Started 3 years ago by kevincannon / 6 posts

  1. Hey all,

    I'm just wondering what approaches you take to choosing colour ranges in visualization work? One of the main things I use is Illustrator's Blend tool, which can blend between 2 colours in a specified number of steps, but that's not ideal.

    Also, what approaches do you take, do you pick 2 colurs that are beside each other on the colour spectrum, do you go from vivid to desaturated etc... and do you use any tools or do it programmatically?

    Any thoughts on this problem in general would be apprciated.

    (I've just attached an image of two different blends done in Illustrator. One just goes blue to red which is straight-forward, but the other goes blur>green>yellow which is different)

    [attachment=636,102]

  2. Check out ColorBrewer at http://colorbrewer.axismaps.com/

    There's been lots of research done on this in the field of static cartography, mostly related to color perception. For sequential ramps like the one you're working on, it maxes out at 9 classes total. After that, users will have a hard time distinguishing between the colors but if you need more classes total, the blend tool should fill in the rest.

  3. Thanks, david. That's what I was gonna recommend too. Good ol' cynthia brewer.

  4. Kevin - R has a package called 'Colorspace' that I've found to be incredibly valuable in building a variety of color maps.

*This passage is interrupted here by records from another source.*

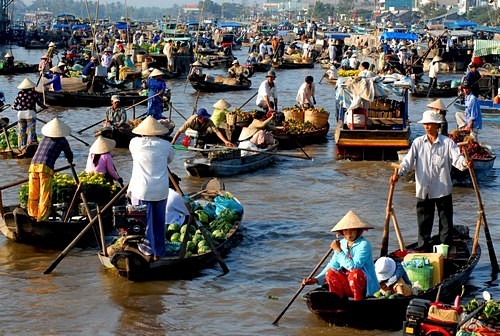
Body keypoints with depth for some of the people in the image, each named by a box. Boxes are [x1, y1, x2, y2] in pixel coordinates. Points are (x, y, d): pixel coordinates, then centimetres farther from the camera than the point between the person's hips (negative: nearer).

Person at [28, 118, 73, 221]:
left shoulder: (44, 138, 23)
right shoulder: (62, 140, 10)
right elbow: (69, 155, 23)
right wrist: (70, 161, 47)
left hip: (33, 165, 5)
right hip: (46, 167, -5)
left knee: (33, 194, 10)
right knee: (45, 195, -1)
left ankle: (32, 216, 17)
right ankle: (42, 219, -3)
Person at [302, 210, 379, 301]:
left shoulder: (364, 244, -14)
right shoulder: (342, 243, 6)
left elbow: (353, 266, -25)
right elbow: (332, 265, 8)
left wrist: (339, 251, -20)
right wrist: (316, 279, -4)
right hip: (348, 285, 6)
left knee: (355, 273, -35)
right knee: (331, 273, -18)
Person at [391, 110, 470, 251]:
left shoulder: (447, 143, -2)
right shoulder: (418, 142, 4)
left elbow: (457, 158, -14)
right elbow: (408, 160, -5)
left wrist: (464, 163, -37)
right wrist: (398, 173, -21)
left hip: (443, 189, -2)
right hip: (423, 189, 2)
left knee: (446, 222, 5)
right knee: (423, 221, 9)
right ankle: (424, 248, 20)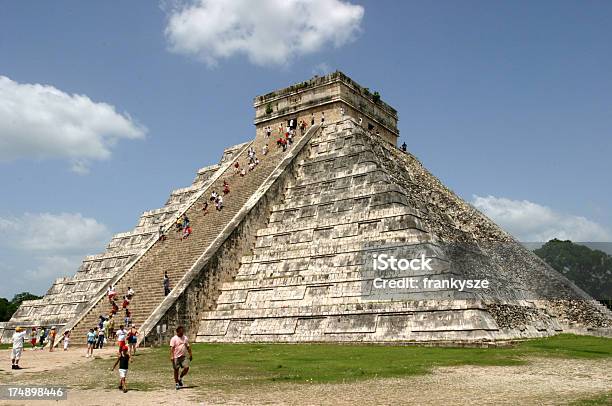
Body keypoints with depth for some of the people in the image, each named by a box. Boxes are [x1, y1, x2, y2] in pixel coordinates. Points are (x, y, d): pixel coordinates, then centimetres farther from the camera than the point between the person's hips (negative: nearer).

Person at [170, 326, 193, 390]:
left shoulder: (185, 338, 12)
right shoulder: (174, 339, -4)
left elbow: (188, 347, 18)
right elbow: (172, 348, -10)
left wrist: (190, 355, 16)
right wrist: (171, 356, -18)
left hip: (184, 356, 4)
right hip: (176, 357, -4)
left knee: (186, 368, -9)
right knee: (176, 370, 2)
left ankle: (180, 378, 15)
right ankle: (176, 383, 14)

    If you look in the comments of this post:

    http://dataspora.com/blog/how-to-color-multivariate-data/

    you'll find some examples of using colormap to generate iso-luminescent color ranges in the CIELAB space (that is, colors that vary only according to chroma, while maintaining equal luminance) -- like the one attached below.

    [attachment=648,104]

  5. Thanks for the replies everyone - those links look interesting.

    dataspora - thanks for uploading the colormap.png file. I may ne misunderstanding that pallette, but I think that's a bad use of colour. The problem is that the colour is crossing 'across' the colour wheel, so you get this grey-ish colour in the centre. I feel that colour has too many associations of it's own; more faded out = slower/worse than the brighter colours at either end of the spectrum.

    That doesn't communicate what is desired since there's not a natural mapping. Compare it to the image i've attached, where the colour has a more direct relation to the message.

    What do people think?

    [attachment=658,106]

  6. The blend tool in Illustrator is a good place to start, but it really gets far too muddied in the middle normally. In addition, that first color scheme has too much contrast in brightness (just fully saturated and desaturated it).

    Brewers colors, however, are wonderful. I only wish there was more variety.